Because of the oil spill, businesses have failed in Poplarville, too. People are trying to hang on. So many people, like Aloha's husband, were employed by the oil industry. We touched on the irony of an industry sustaining life and destroying it. When I felt I had to leave her shop, we hugged, then kept talking and embraced again. Her warmth, and sharing her story gave me a memorable connection to the town that had drawn me when I read the booklet about it as we overnighted at the Mississippi Welcome Center.
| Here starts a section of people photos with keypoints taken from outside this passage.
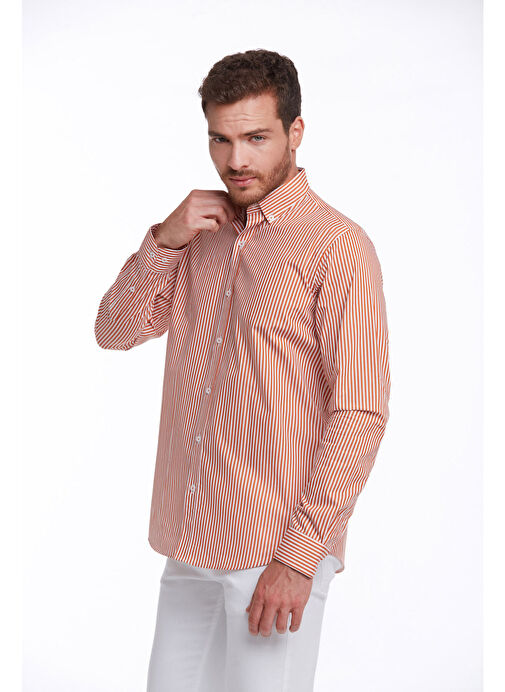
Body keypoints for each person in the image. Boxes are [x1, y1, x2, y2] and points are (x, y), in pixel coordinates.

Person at [94, 48, 391, 692]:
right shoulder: (198, 233)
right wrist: (164, 239)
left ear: (295, 131)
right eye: (220, 140)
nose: (236, 161)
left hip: (273, 549)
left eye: (256, 138)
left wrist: (300, 556)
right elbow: (113, 332)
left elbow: (360, 411)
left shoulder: (337, 247)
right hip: (191, 540)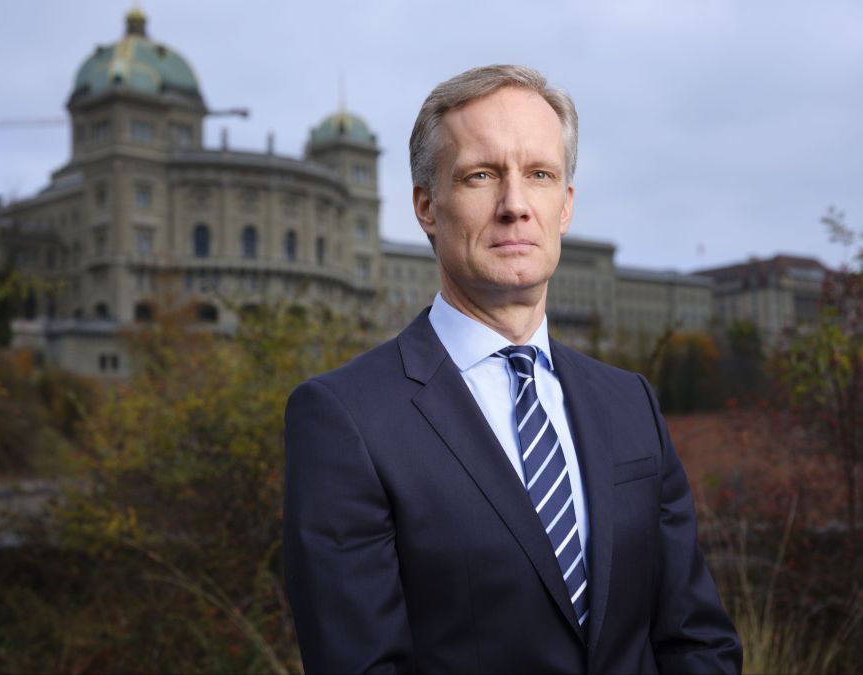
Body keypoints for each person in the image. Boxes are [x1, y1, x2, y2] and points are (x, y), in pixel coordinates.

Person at [283, 64, 742, 673]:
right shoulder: (346, 418)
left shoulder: (630, 402)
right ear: (426, 206)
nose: (515, 205)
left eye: (540, 175)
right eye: (481, 176)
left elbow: (698, 640)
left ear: (566, 207)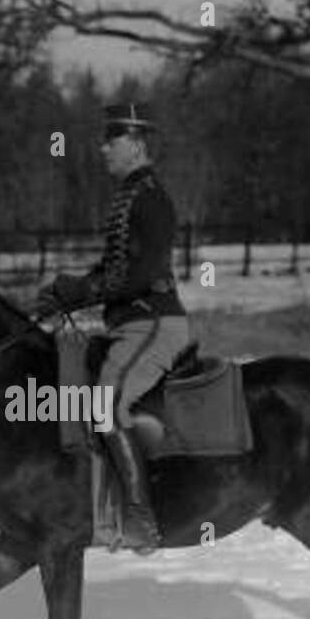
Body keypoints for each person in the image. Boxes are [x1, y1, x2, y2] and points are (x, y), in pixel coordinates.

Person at [39, 103, 191, 552]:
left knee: (103, 405)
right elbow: (115, 266)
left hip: (151, 321)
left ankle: (142, 520)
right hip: (132, 322)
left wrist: (83, 292)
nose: (103, 146)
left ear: (137, 144)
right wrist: (70, 288)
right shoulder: (130, 194)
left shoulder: (151, 197)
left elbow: (142, 274)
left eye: (113, 139)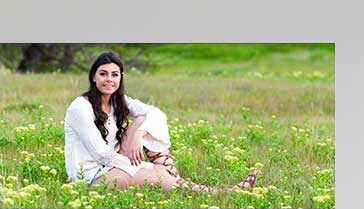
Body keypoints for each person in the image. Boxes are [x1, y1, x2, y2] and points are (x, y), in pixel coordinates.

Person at [64, 52, 258, 194]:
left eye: (114, 74)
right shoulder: (80, 107)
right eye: (103, 74)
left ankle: (170, 173)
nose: (109, 80)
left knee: (143, 119)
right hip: (91, 175)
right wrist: (142, 167)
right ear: (93, 77)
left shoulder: (119, 101)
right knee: (156, 177)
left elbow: (156, 113)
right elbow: (100, 154)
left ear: (121, 78)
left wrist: (139, 134)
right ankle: (219, 193)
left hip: (113, 162)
As I sat at the table in the motor home, looking over the magazine, seeing ads and homecoming queens, Chamber of Commerce business members and maps, I knew that I'd never see the town, or its neighbor, Picayune.

But fate changed our trajectory, and we ended up in Poplarville, at the Ranch, with two relaxing days there, where I got to shop, interact—and taste homemade beignets, a sugared fried dough I'd heard about as a New Orleans temptation.

I have to admit that New Orleans had been growing to mythical proportions in my mind, the fear factor relative in size to LA. Yet I wanted to see it for myself. The old touristy New Orleans, attractive and intimidating enough. And the disappeared and ravaged New Orleans area. I was most afraid to see that. I wanted to see that. I didn't.